Iain Mortimer, 72, is said to have failed to keep an eye on the road ahead, crashing his E-class Mercedes into an articulated lorry parked in a lay-by beside the A9 dual carriageway in Perthshire.
It is alleged that the black Mercedes then ricocheted across the road, hitting a Vauxhall Astra.
Mortimer’s front-seat passenger, Mervyn Bowden, of Kirkhill, Inverness-shire, a 72-year-old widower and great-grandfather, died at the scene of the accident, north of Dunblane.
Both men were worshippers at Kirkhill Parish Church, where Mortimer edited the church newsletter.
Mortimer was due to face trial at Stirling Sheriff Court yesterday, but the case was postponed “administratively” to the new year.
He will now face trial on February 27, after another preliminary hearing on February 11.
Mortimer was originally due to face trial in July. This was then postponed until October, and then until yesterday, before the latest adjournment.
The single charge against Mortimer, of Beauly, Inverness-shire, alleges that, on the dual carriageway between Perth and Stirling near the junction for Upper Whitestone Farm, he caused Mr Bowden’s death by driving his Mercedes without due care and attention or reasonable consideration for other persons using the road.
It alleges he “failed to maintain observation of the carriageway ahead, failed to observe a heavy goods vehicle, then a stationary vehicle parked in a layby, and failed to maintain control” of his Mercedes, causing it to collide with the rear of the parked lorry and to be “projected across the carriageway”, striking the Astra, which was then being driven by a Charisse Zameer.
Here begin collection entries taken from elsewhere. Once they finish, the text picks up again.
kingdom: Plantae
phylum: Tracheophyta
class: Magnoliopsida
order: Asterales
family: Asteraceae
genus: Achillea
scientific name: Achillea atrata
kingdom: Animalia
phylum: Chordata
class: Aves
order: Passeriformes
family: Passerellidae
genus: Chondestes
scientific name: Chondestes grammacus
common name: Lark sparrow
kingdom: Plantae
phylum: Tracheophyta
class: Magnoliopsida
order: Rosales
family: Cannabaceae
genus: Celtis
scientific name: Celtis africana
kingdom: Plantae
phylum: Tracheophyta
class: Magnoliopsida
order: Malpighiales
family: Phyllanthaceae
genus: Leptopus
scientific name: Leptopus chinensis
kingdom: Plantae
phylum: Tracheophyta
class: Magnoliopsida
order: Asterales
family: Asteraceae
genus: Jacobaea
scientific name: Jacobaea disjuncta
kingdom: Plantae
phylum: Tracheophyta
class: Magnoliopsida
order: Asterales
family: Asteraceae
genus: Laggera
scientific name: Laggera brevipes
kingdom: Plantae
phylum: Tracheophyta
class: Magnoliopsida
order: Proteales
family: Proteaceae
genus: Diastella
It is alleged all three vehicles, including the lorry, were damaged and Mr Bowden was “so severely injured that he died”.
The incident, on the southbound side of the dual-carriageway trunk route, occurred just before 1pm on June 12th last year.
Trauma teams, paramedics, firemen from nearby Auchterarder, and an air ambulance, scrambled to the scene, and the southbound carriageway was closed for several hours in the aftermath of the fatality.